* Instructions to follow
Tally up the lines below that contain the word "center" and give the total alone.

* Recorded information
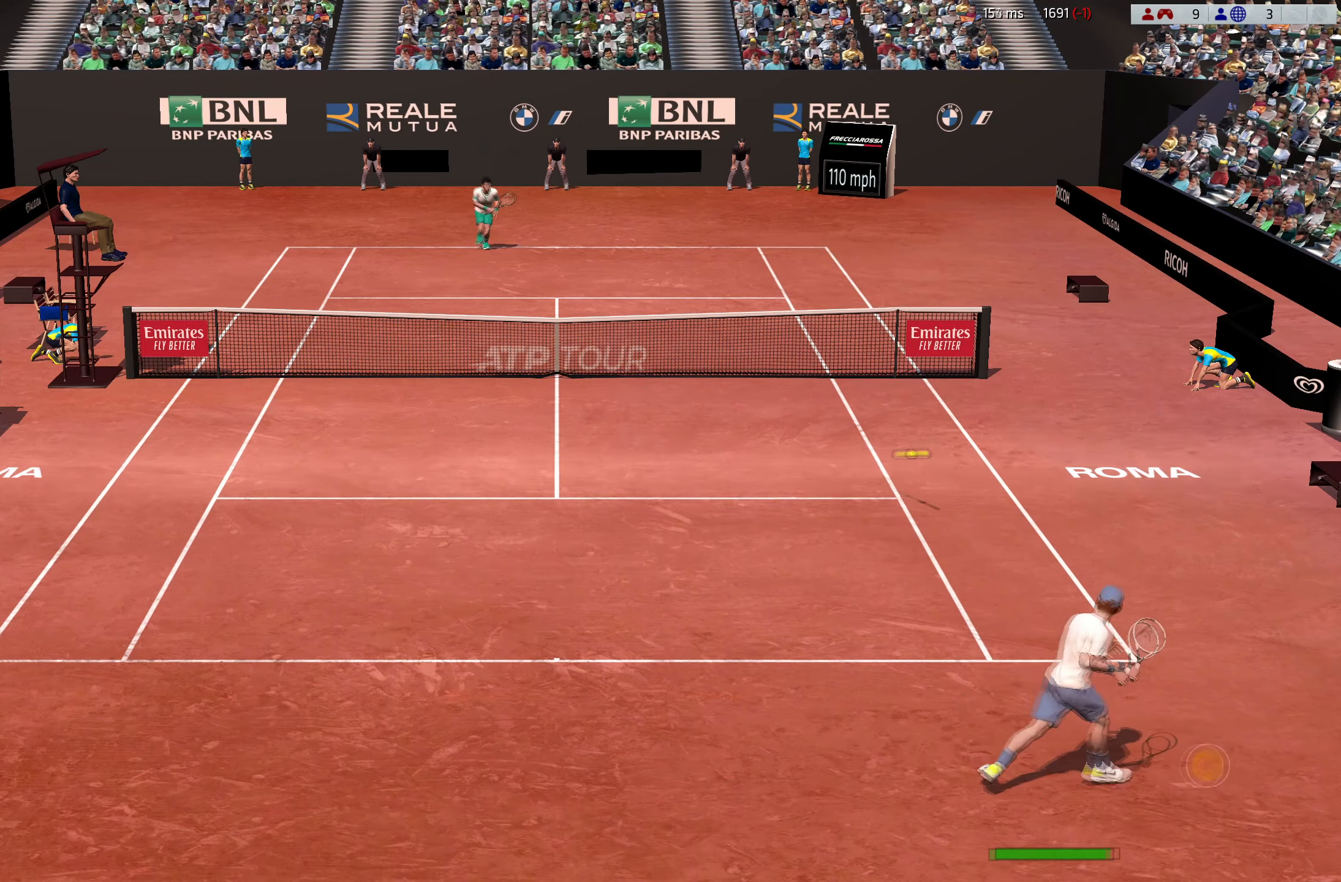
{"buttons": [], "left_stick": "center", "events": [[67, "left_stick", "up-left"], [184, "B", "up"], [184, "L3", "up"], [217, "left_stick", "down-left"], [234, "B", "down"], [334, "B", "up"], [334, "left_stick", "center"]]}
---
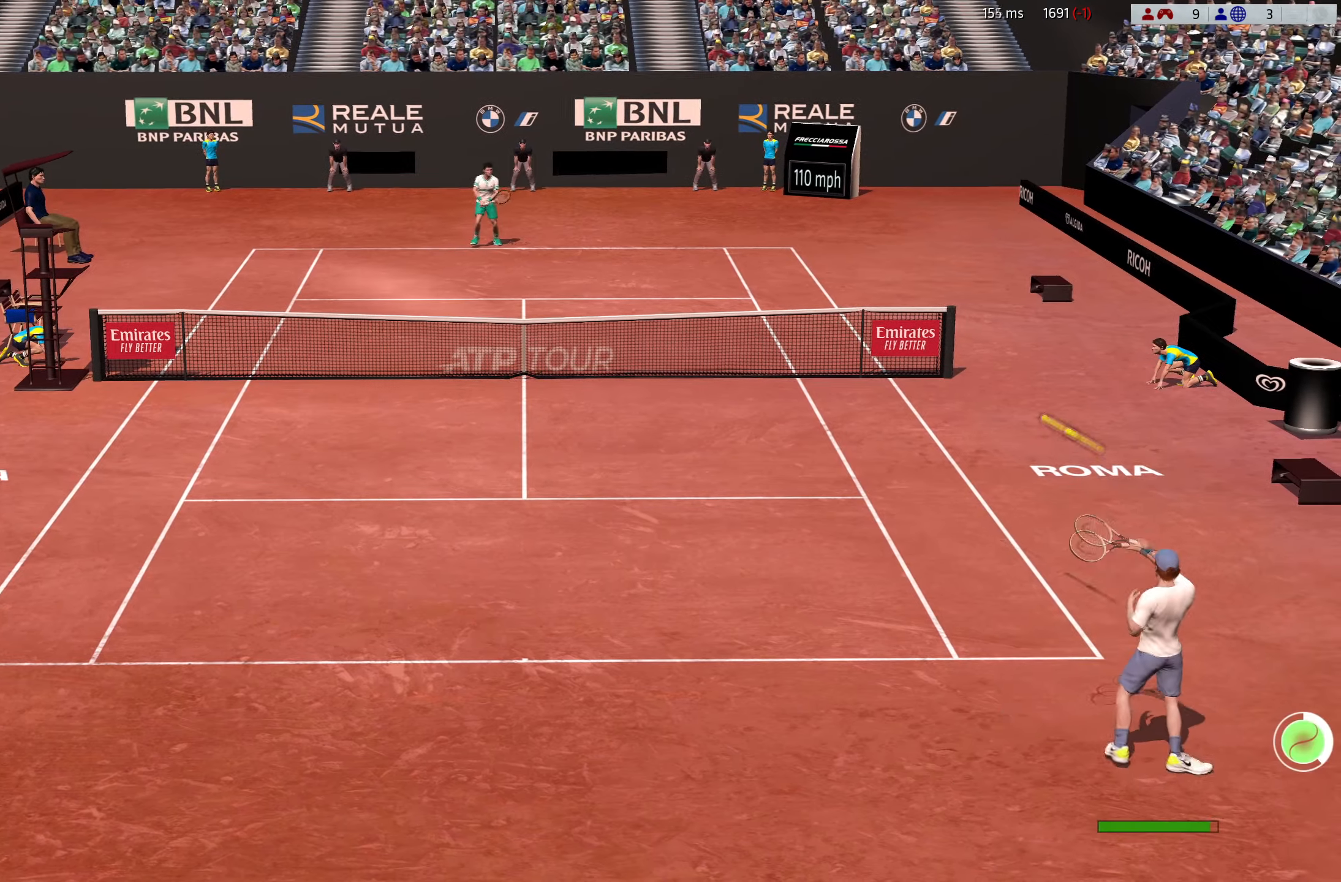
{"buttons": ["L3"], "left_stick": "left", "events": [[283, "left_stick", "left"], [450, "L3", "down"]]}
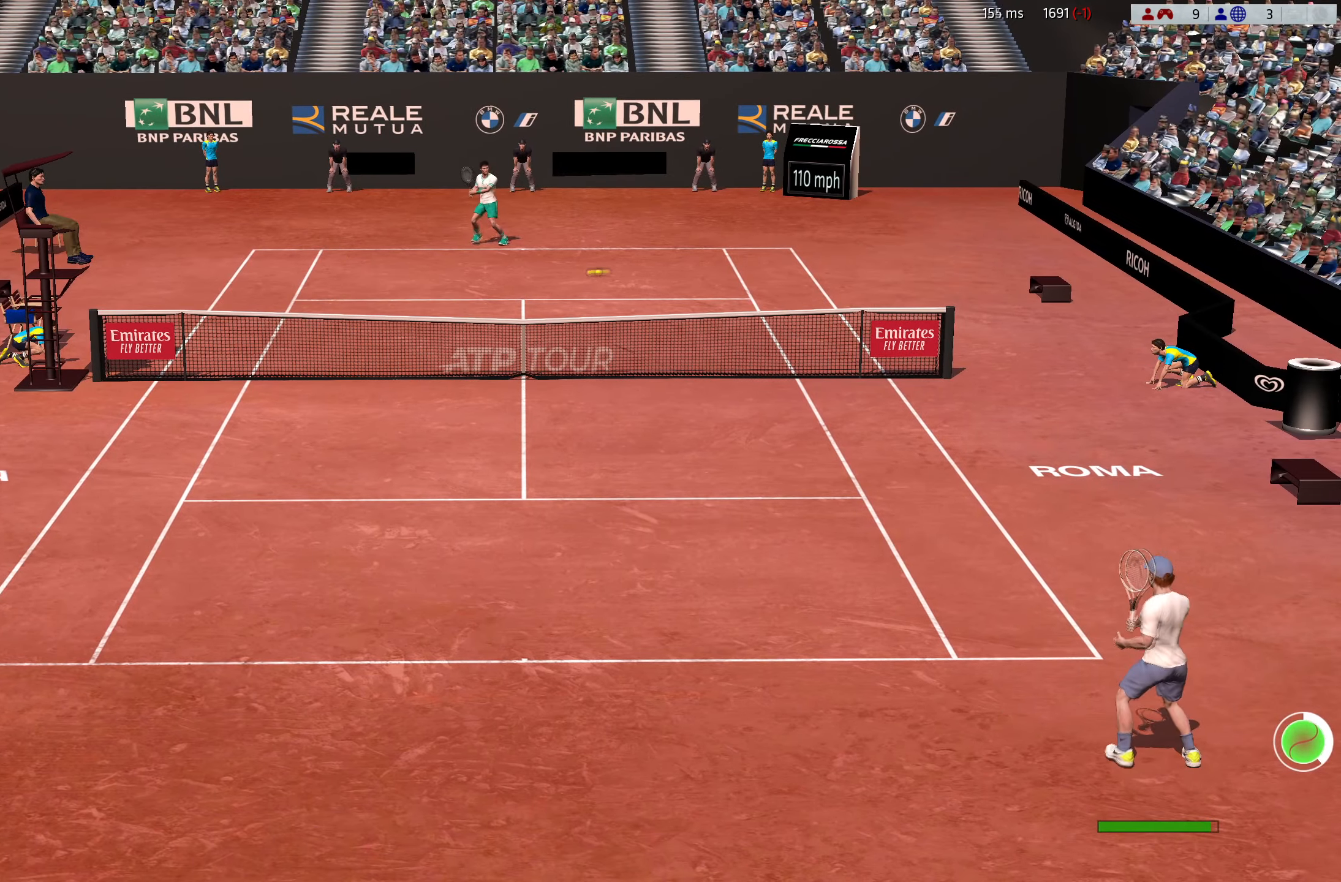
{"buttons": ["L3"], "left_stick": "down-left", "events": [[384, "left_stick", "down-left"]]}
---
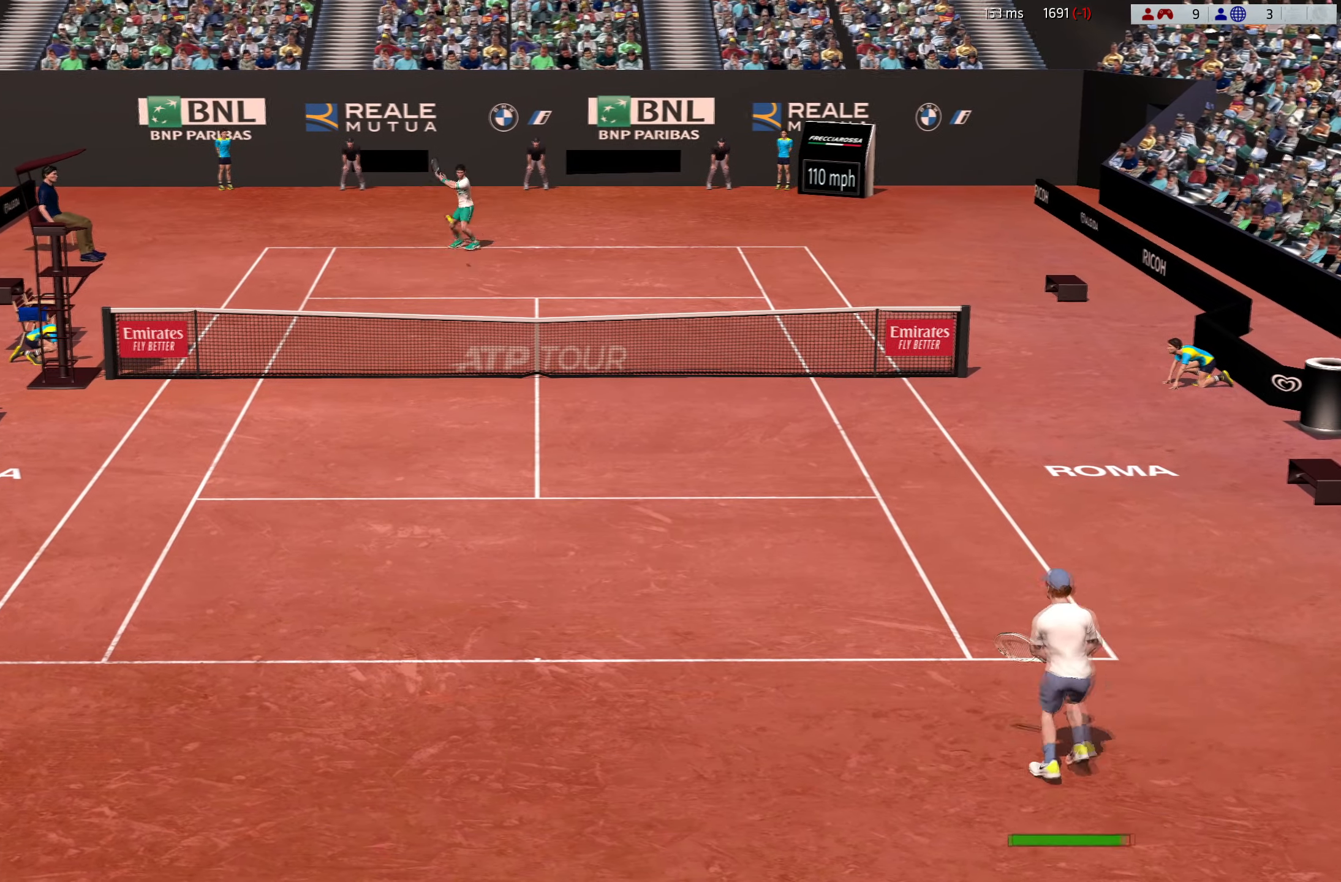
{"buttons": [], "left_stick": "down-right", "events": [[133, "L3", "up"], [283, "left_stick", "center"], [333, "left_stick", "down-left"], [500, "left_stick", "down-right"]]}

* Response below
2